In Oregon — we are seeing reports of stimulus checks being garnished from incarcerated individuals for unpaid fines and fees, the costs of incarceration and self-improvement programs According to HB 4322 which took effect in June 2020, CARES Act stimulus checks are exempt from garnishment unless garnishment is from a judgment in a criminal action that requires the defendant to pay restitution; or a civil judgment against a person who has been convicted of a crime if the civil judgment is based on the same underlying facts as the conviction.
In Washington — in an interview with OPB, Catherine Bentley of the Public Defender Association in Seattle described heavy garnishment of their federal stimulus checks and recalled “one gentleman who had $900 taken out of his check, which is 75% of the total stimulus money.”
In Washington — The Intercept interviewed one woman who said 35% of her husband’s CARES Act check was garnished before it was deposited in his account.
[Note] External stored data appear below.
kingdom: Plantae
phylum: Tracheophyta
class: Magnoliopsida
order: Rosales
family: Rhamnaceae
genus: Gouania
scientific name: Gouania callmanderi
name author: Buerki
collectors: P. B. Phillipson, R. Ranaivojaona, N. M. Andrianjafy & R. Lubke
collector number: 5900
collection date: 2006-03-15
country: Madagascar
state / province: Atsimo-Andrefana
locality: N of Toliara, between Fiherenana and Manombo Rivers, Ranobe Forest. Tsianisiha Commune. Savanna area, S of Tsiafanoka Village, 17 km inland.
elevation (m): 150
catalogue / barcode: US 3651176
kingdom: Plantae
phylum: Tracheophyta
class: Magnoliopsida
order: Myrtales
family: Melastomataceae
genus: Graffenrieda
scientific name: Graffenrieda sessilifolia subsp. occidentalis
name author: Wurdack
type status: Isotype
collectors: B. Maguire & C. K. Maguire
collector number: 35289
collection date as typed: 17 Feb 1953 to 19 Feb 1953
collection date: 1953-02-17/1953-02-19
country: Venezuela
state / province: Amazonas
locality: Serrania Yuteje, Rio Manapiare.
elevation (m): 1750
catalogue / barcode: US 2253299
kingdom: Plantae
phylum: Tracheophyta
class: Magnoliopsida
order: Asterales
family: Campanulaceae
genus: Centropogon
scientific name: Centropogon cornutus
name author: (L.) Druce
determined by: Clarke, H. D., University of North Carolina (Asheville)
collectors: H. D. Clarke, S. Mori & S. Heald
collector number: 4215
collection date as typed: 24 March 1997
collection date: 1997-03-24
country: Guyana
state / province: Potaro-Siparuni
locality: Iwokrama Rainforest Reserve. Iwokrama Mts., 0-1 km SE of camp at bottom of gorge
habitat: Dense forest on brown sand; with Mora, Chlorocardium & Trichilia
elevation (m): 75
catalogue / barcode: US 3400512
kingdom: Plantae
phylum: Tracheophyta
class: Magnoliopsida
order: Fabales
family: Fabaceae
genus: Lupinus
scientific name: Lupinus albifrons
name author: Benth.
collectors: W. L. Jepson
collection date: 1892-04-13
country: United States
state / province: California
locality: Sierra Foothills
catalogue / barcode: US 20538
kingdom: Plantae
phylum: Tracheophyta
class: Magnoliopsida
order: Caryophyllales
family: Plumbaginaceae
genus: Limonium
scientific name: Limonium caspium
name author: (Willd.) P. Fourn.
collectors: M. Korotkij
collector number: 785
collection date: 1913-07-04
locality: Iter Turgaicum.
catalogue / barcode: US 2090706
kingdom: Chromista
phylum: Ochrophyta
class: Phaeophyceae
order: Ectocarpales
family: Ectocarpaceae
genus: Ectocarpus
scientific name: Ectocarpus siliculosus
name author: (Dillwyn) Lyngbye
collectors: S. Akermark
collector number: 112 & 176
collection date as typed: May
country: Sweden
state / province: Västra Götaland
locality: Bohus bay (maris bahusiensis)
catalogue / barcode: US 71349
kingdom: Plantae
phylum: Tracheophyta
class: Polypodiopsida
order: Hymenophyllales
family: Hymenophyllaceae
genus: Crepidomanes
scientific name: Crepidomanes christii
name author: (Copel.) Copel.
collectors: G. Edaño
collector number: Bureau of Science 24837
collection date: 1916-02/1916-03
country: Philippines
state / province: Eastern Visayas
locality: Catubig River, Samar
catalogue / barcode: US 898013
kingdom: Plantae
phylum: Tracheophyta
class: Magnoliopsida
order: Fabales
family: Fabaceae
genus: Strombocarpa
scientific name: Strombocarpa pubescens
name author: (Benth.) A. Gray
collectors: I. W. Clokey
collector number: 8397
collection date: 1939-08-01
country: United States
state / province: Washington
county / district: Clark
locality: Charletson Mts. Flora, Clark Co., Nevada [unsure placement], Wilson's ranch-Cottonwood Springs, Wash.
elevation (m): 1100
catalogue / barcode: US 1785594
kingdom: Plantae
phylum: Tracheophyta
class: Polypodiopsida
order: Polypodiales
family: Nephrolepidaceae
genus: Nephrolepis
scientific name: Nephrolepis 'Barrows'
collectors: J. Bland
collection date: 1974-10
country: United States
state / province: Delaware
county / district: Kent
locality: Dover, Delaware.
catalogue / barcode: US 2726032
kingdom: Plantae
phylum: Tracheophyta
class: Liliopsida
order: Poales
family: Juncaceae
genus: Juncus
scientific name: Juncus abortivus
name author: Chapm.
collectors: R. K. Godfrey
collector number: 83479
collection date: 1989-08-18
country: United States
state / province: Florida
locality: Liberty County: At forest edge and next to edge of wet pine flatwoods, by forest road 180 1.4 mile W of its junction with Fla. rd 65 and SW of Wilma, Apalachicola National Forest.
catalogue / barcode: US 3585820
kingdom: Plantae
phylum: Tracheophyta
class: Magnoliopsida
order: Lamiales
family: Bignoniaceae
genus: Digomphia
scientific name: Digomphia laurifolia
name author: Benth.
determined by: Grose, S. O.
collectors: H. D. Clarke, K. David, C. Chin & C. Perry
A portion of the deduction was even given back to the prison as a “cost of incarceration.”
In Arkansas — The Arkansas Senate passed SB544 which requires a person in the custody of a correctional facility to use funds from their stimulus checks to pay outstanding fees, fines, costs, or restitution.
In Alabama — Lee County District Attorney’s Office has taken action to garnish COVID-19 funds from prison accounts to satisfy the monies owed to victims and the court.
In Ohio — Ohio’s prison system has been garnishing thousands of people’s COVID-19 relief money to pay for fines, fees, and other debts to courts and state agencies, according to a new lawsuit from the ACLU of Ohio.
Stimulus payments should go to every eligible U.S. resident in full — without exception. Just as we cannot stand for a two-tiered justice system, we cannot stand for a two-tiered recovery.
Garnishing stimulus payments from people who are struggling with debt, or those who are incarcerated, will only deepen the divide between those who were able to make it out of this pandemic and those who were left behind.
State and local governments must take the following actions immediately to prevent any further garnishment of vital resources for people in the criminal legal system:
- States must forgive outstanding criminal justice debt. This money was largely uncollectible before the pandemic, and any collections now will come from money people desperately need now to support themselves and their families.
- Governors and state legislators should take whatever action is needed to prevent stimulus check garnishment in their state. Such executive orders/legislation should immediately review policies and practices that garnish stimulus payments for unpaid fines, fees, and costs associated with incarceration. Any policies that do so must be immediately ended or revised to ensure that any further stimulus money is protected from garnishment for unpaid fines and fees and costs associated with incarceration
- States must notify the Treasury Offset Program (TOP) to stop any stimulus garnishment for money owed to the state.